▶ _Assignment_:
Without the pictures, set down every line of the data exactly.

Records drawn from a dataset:
::::::::

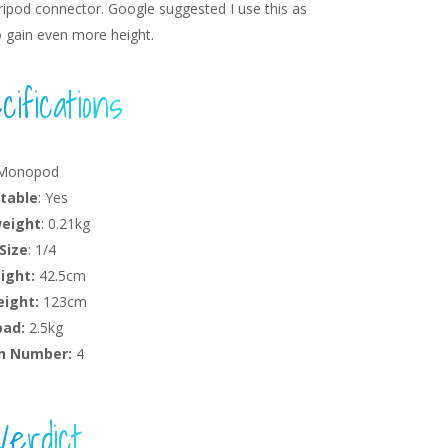
ipod connector. Google suggested I use this as
o gain even more height.
ifications
 Monopod
table
: Yes
weight
: 0.21kg
Size
: 1/4
ight:
42.5cm
ight:
123cm
oad:
2.5kg
n Number:
4
Verdict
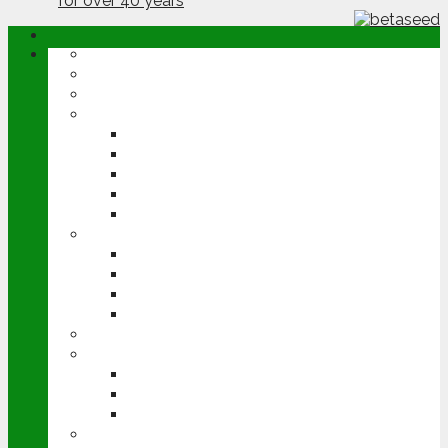
ABOUT
OPINION
NEWS
ARABLE
WHEAT
BARLEY
OILSEED RAPE
POTATOES
SUGAR BEET
LIVESTOCK
BEEF
DAIRY
PIG & POULTRY
SHEEP
MACHINERY
EVENTS
CEREALS EVENT
GROUNDSWELL
LAMMA
FEN TIGER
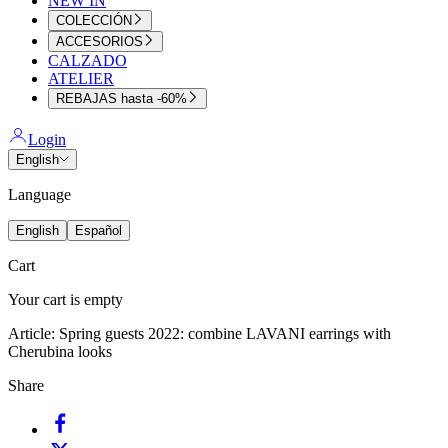
NEW IN
COLECCIÓN
ACCESORIOS
CALZADO
ATELIER
REBAJAS hasta -60%
Login
English
Language
English
Español
Cart
Your cart is empty
Article:
Spring guests 2022: combine LAVANI earrings with
Cherubina looks
Share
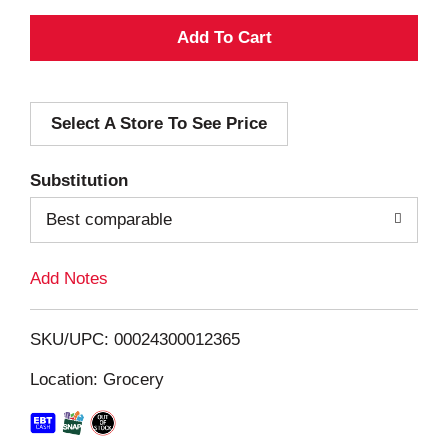
A
d
Select A Store To See Price
d
T
Substitution
o
Best comparable
L
Add Notes
i
SKU/UPC: 00024300012365
s
Location: Grocery
t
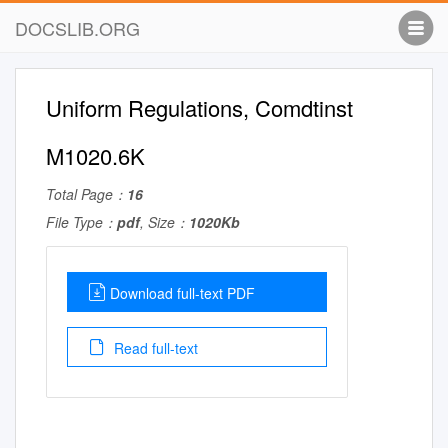
DOCSLIB.ORG
Uniform Regulations, Comdtinst
M1020.6K
Total Page：
16
File Type：
pdf
, Size：
1020Kb
Download full-text PDF
Read full-text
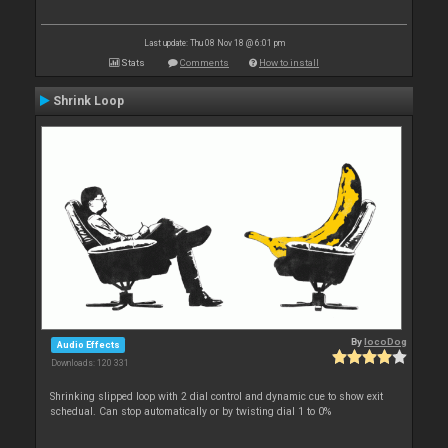
Last update: Thu 08 Nov 18 @ 6:01 pm
Stats
Comments
How to install
Shrink Loop
By
locoDog
Audio Effects
Downloads: 120 331
Shrinking slipped loop with 2 dial control and dynamic cue to show exit
schedual. Can stop automatically or by twisting dial 1 to 0%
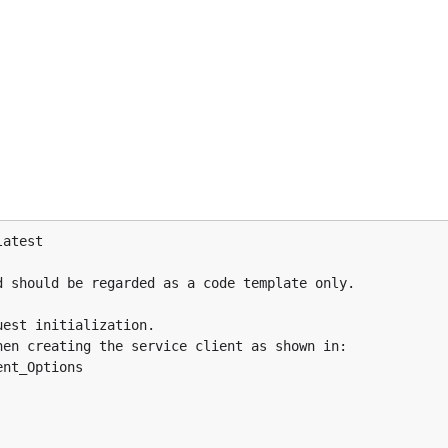
atest

 should be regarded as a code template only.

est initialization.

en creating the service client as shown in:

nt_Options
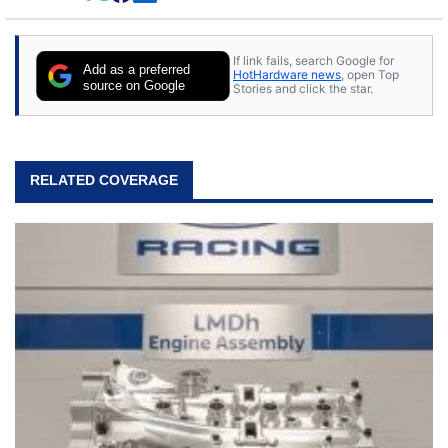
If link fails, search Google for
Add as a preferred
HotHardware news
, open Top
source on Google
Stories and click the star.
RELATED COVERAGE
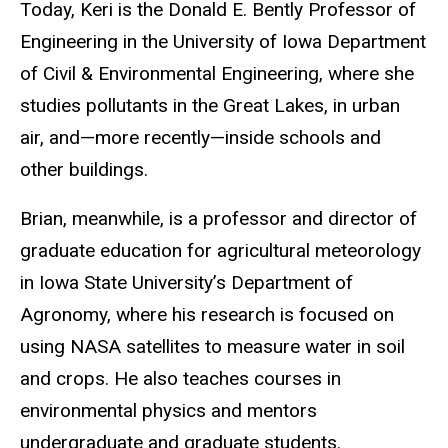
Today, Keri is the Donald E. Bently Professor of
Engineering in the University of Iowa Department
of Civil & Environmental Engineering, where she
studies pollutants in the Great Lakes, in urban
air, and—more recently—inside schools and
other buildings.
Brian, meanwhile, is a professor and director of
graduate education for agricultural meteorology
in Iowa State University’s Department of
Agronomy, where his research is focused on
using NASA satellites to measure water in soil
and crops. He also teaches courses in
environmental physics and mentors
undergraduate and graduate students.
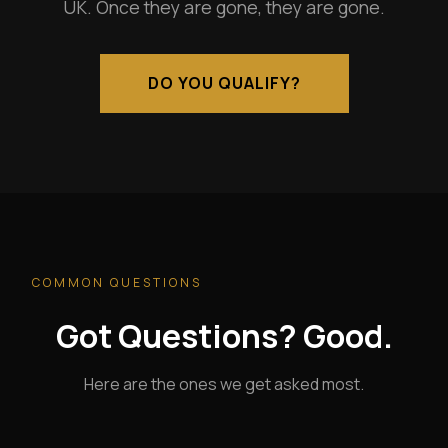
UK. Once they are gone, they are gone.
DO YOU QUALIFY?
COMMON QUESTIONS
Got Questions? Good.
Here are the ones we get asked most.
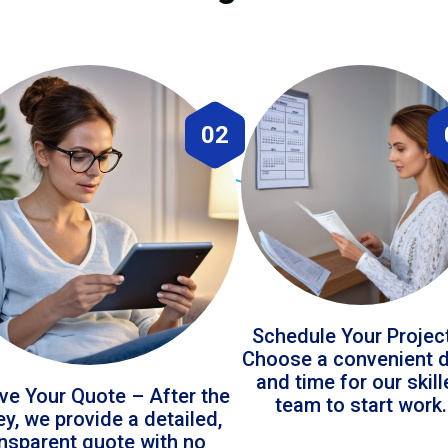
02
Schedule Your Projec
Choose a convenient 
and time for our skil
ve Your Quote – After the
team to start work.
ey, we provide a detailed,
ansparent quote with no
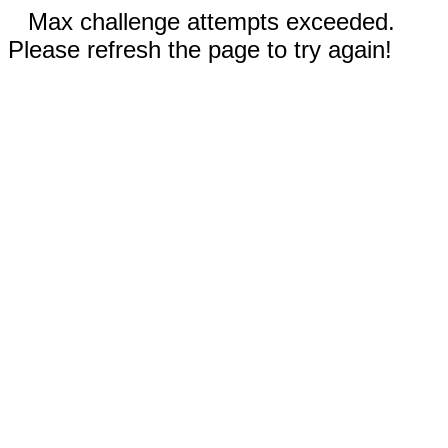
Max challenge attempts exceeded.
Please refresh the page to try again!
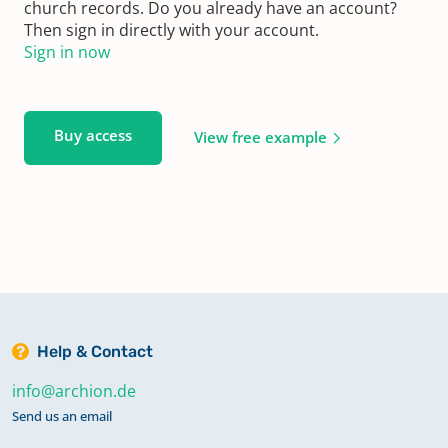
church records. Do you already have an account?
Then sign in directly with your account.
Sign in now
Buy access
View free example
Help & Contact
info@archion.de
Send us an email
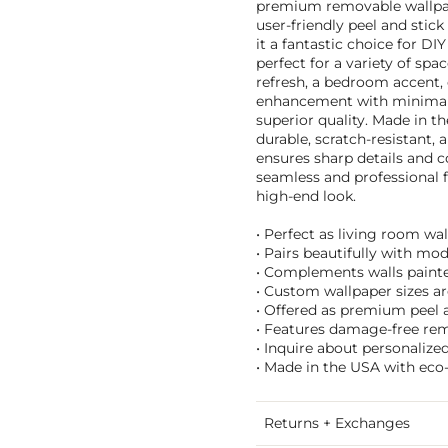
premium removable wallpape
user-friendly peel and stic
it a fantastic choice for DIY
perfect for a variety of spa
refresh, a bedroom accent, o
enhancement with minimal
superior quality. Made in th
durable, scratch-resistant,
ensures sharp details and co
seamless and professional fi
high-end look.
• Perfect as living room wa
• Pairs beautifully with mod
• Complements walls painte
• Custom wallpaper sizes are
• Offered as premium peel a
• Features damage-free remo
• Inquire about personalize
• Made in the USA with eco-
Returns + Exchanges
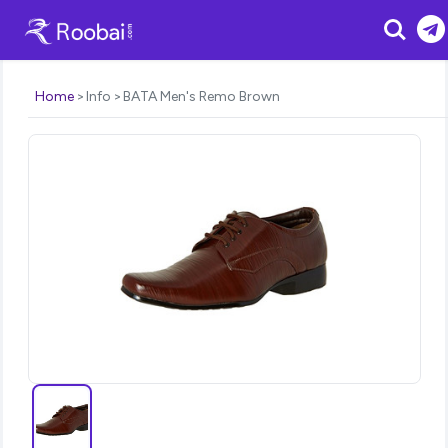
Search
Home
Info
BATA Men's Remo Brown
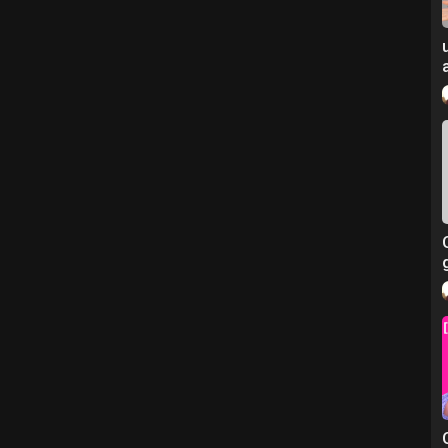
/
ged 11–30)
ting injured former servicemen and women)
 initiatives)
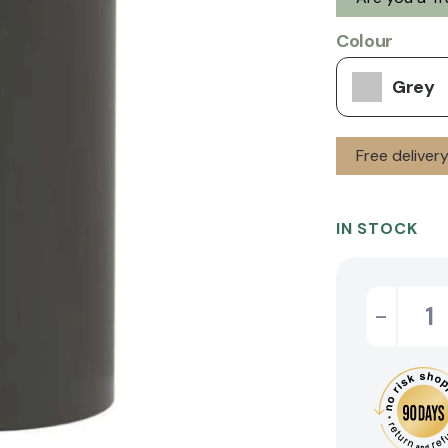
Colour
Grey
Free deliver
IN STOCK
-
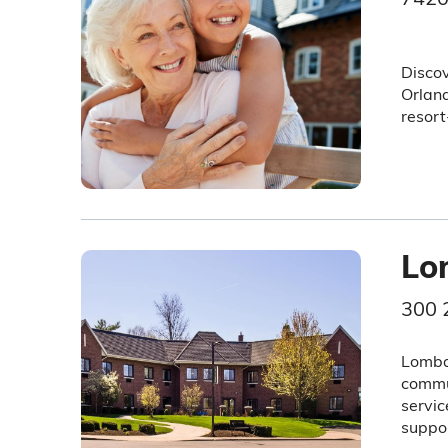
Discov
Orland
resort
Lo
300 
Lombar
commun
servic
suppor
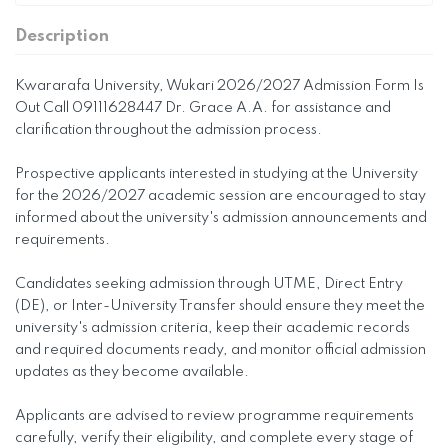
Description
Kwararafa University, Wukari 2026/2027 Admission Form Is
Out Call 09111628447 Dr. Grace A.A. for assistance and
clarification throughout the admission process.
Prospective applicants interested in studying at the University
for the 2026/2027 academic session are encouraged to stay
informed about the university's admission announcements and
requirements.
Candidates seeking admission through UTME, Direct Entry
(DE), or Inter-University Transfer should ensure they meet the
university's admission criteria, keep their academic records
and required documents ready, and monitor official admission
updates as they become available.
Applicants are advised to review programme requirements
carefully, verify their eligibility, and complete every stage of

::::::::

▶ _Exercise result_:
ipod connector. Google suggested I use this as
o gain even more height.
ifications
 Monopod
table
: Yes
weight
: 0.21kg
Size
: 1/4
ight:
42.5cm
ight:
123cm
oad:
2.5kg
n Number:
4
Verdict
ABOUT
OPINION
NEWS
ARABLE
WHEAT
BARLEY
OILSEED RAPE
POTATOES
SUGAR BEET
LIVESTOCK
BEEF
DAIRY
PIG & POULTRY
SHEEP
MACHINERY
EVENTS
CEREALS EVENT
GROUNDSWELL
LAMMA
FEN TIGER
NEW IN
COLECCIÓN
ACCESORIOS
CALZADO
ATELIER
REBAJAS hasta -60%
Login
English
Language
English
Español
Cart
Your cart is empty
Article:
Spring guests 2022: combine LAVANI earrings with
Cherubina looks
Share
A
d
Select A Store To See Price
d
T
Substitution
o
Best comparable
L
Add Notes
i
SKU/UPC: 00024300012365
s
Location: Grocery
t
DOCSLIB.ORG
Uniform Regulations, Comdtinst
M1020.6K
Total Page：
16
File Type：
pdf
, Size：
1020Kb
Download full-text PDF
Read full-text
Last update: Thu 08 Nov 18 @ 6:01 pm
Stats
Comments
How to install
Shrink Loop
By
locoDog
Audio Effects
Downloads: 120 331
Shrinking slipped loop with 2 dial control and dynamic cue to show exit
schedual. Can stop automatically or by twisting dial 1 to 0%
atest

 should be regarded as a code template only.

est initialization.

en creating the service client as shown in:

nt_Options
If link fails, search Google for
Add as a preferred
HotHardware news
, open Top
source on Google
Stories and click the star.
RELATED COVERAGE
Today, Keri is the Donald E. Bently Professor of
Engineering in the University of Iowa Department
of Civil & Environmental Engineering, where she
studies pollutants in the Great Lakes, in urban
air, and—more recently—inside schools and
other buildings.
Brian, meanwhile, is a professor and director of
graduate education for agricultural meteorology
in Iowa State University’s Department of
Agronomy, where his research is focused on
using NASA satellites to measure water in soil
and crops. He also teaches courses in
environmental physics and mentors
undergraduate and graduate students.
UK. Once they are gone, they are gone.
DO YOU QUALIFY?
COMMON QUESTIONS
Got Questions? Good.
Here are the ones we get asked most.
02
Schedule Your Projec
Choose a convenient 
and time for our skil
ve Your Quote – After the
team to start work.
ey, we provide a detailed,
ansparent quote with no
Max challenge attempts exceeded.
Please refresh the page to try again!
church records. Do you already have an account?
Then sign in directly with your account.
Sign in now
Buy access
View free example
Help & Contact
info@archion.de
Send us an email
premium removable wallpape
user-friendly peel and stic
it a fantastic choice for DIY
perfect for a variety of spa
refresh, a bedroom accent, o
enhancement with minimal
superior quality. Made in th
durable, scratch-resistant,
ensures sharp details and co
seamless and professional fi
high-end look.
• Perfect as living room wa
• Pairs beautifully with mod
• Complements walls painte
• Custom wallpaper sizes are
• Offered as premium peel a
• Features damage-free remo
• Inquire about personalize
• Made in the USA with eco-
Returns + Exchanges
Search
Home
Info
BATA Men's Remo Brown
/
ged 11–30)
ting injured former servicemen and women)
 initiatives)
Colour
Grey
Free deliver
IN STOCK
-
Discov
Orland
resort
Lo
300 
Lombar
commun
servic
suppor
Description
Kwararafa University, Wukari 2026/2027 Admission Form Is
Out Call 09111628447 Dr. Grace A.A. for assistance and
clarification throughout the admission process.
Prospective applicants interested in studying at the University
for the 2026/2027 academic session are encouraged to stay
informed about the university's admission announcements and
requirements.
Candidates seeking admission through UTME, Direct Entry
(DE), or Inter-University Transfer should ensure they meet the
university's admission criteria, keep their academic records
and required documents ready, and monitor official admission
updates as they become available.
Applicants are advised to review programme requirements
carefully, verify their eligibility, and complete every stage of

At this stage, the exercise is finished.